The absentee (or mail) votes are expected to make up a significant portion of the ballots cast in the 2020 election. While Texas, unlike the majority of states, did not expand the pool of voters who are eligible to cast ballots via mail this year, polling has shown an increased interest among those that are eligible.
In Bexar County, of the 91,000 ballots that have been mailed to voters that requested them, roughly 10,000 have already been turned in, Elections Administrator Jacqueline Callanen said on Monday.
But mail-in voting has a different procedure that voters should be aware of before sending off their ballot. Here’s what you need to know about mail-in voting:
The deadline to request your mail-in ballot is Oct. 23.
In Texas, registered voters can apply for a mail-in ballot if they are:
- Going to be away from your county on Election Day and during early voting
- Sick or disabled
- 65 years of age or older on Election Day
- Confined in jail, but eligible to vote
The application must be submitted to the elections department no later than Oct. 23.
Filling out the ballot
Be sure to follow the instructions that are included with the mail-in ballot.
When voters receive their ballot, they are supposed to mark the ballot and place it in the envelope marked “ballot envelope,” according to the Texas Secretary of State’s Office.
That envelope should be placed in the carrier envelope and the carrier envelope must be signed on the back near the flap where the X is placed. The signature on the envelope will be compared to the signature on the mail ballot application.

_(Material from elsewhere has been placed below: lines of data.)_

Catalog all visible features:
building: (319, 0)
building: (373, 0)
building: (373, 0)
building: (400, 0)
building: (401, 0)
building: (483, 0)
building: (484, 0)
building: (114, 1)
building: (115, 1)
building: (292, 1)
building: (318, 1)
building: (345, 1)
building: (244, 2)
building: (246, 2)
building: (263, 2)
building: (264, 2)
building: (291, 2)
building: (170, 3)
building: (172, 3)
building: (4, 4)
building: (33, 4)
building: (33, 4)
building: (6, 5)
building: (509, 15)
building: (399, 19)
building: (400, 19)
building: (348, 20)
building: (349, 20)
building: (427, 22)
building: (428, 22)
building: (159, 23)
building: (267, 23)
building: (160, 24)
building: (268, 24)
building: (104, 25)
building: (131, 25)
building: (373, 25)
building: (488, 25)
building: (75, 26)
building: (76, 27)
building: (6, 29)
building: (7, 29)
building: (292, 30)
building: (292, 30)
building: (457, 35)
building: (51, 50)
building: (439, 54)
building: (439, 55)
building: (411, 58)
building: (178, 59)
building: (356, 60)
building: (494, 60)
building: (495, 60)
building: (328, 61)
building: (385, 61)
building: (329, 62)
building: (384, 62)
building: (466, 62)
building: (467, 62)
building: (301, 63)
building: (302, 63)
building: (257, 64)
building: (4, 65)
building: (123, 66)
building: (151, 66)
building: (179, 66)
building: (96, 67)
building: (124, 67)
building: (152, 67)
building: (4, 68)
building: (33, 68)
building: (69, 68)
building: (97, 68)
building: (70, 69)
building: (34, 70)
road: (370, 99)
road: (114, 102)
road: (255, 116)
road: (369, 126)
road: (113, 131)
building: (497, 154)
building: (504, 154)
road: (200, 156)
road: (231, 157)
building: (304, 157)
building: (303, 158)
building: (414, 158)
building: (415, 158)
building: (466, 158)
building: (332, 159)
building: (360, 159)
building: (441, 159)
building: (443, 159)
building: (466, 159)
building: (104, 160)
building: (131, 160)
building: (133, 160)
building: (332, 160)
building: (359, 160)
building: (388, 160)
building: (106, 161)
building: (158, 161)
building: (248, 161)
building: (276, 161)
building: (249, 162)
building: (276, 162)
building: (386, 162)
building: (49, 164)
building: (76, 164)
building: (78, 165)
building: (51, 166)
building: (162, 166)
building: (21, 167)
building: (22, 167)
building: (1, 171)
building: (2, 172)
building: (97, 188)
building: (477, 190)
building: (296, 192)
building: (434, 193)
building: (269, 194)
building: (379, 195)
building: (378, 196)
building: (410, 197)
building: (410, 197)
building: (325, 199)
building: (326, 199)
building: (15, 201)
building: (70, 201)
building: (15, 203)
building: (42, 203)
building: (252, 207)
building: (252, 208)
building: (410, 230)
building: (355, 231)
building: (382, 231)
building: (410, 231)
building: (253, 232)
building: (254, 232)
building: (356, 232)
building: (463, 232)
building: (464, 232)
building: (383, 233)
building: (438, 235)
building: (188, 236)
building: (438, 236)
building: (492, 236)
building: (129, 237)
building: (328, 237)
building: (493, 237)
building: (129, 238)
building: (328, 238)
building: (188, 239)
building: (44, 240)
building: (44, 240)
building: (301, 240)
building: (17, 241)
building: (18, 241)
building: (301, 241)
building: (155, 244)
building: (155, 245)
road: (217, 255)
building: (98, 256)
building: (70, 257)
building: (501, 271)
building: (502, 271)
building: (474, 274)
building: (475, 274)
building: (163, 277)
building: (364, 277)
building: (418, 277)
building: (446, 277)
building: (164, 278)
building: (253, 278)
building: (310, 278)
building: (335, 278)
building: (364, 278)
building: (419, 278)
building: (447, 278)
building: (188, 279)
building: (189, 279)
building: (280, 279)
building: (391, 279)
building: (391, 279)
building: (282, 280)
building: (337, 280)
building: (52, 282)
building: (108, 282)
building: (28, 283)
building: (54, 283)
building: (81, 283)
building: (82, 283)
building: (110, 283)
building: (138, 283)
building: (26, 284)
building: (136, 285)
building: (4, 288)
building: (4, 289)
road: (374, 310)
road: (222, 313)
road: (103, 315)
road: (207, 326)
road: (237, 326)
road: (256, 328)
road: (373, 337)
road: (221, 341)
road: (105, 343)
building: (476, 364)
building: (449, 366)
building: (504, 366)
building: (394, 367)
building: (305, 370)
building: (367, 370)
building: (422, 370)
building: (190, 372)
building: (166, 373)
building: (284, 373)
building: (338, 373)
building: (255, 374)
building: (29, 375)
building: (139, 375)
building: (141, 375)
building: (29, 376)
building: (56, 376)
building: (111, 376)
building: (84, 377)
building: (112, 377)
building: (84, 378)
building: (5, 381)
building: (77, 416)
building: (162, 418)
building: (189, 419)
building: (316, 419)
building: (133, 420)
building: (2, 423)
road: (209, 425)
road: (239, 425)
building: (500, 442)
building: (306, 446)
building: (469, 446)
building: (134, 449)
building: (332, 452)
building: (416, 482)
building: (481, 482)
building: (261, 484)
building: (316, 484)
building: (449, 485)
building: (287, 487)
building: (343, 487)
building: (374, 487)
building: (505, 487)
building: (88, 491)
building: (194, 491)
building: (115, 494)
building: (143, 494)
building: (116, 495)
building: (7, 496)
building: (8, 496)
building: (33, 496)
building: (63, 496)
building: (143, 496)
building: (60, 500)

Callanen said that voters forgetting to sign the carrier envelope is the most common reason that ballots are rejected.
If election judges suspect that the signature does not match the one on the ballot application, they must notify the voter to give them a “meaningful opportunity” to correct the problem, according to a recent federal court ruling.
Don’t want to send your ballot through the mail?
Earlier this year, the United States Postal Service made headlines due to cost-cutting measures that were expected to lead to delays in mail service.
For voters who are worried that their ballot will get lost in the mail, they can bring the marked ballot and carrier envelope to the early voting clerk at the Elections Department office at 1103 S. Frio St. The mail ballots can be dropped off at the site until 7 p.m. on Election Day.
Changed your mind about voting by mail?
After requesting and receiving their mail ballot, voters may decide they’d rather vote in-person.
They will be allowed to vote in person, but a process must be followed first.
Voters who have received a mail-in ballot must bring that empty ballot with them and sign a cancellation form from the election clerk before being able to vote in-person.
Tracking your ballot
For the first time, the elections department has created a mail ballot tracker to give voters additional assurance that their ballot was received and counted.
To check on the progress of their ballot, voters will need to enter their last name and birthday, along with their driver’s license number or the last four digits of their social security number.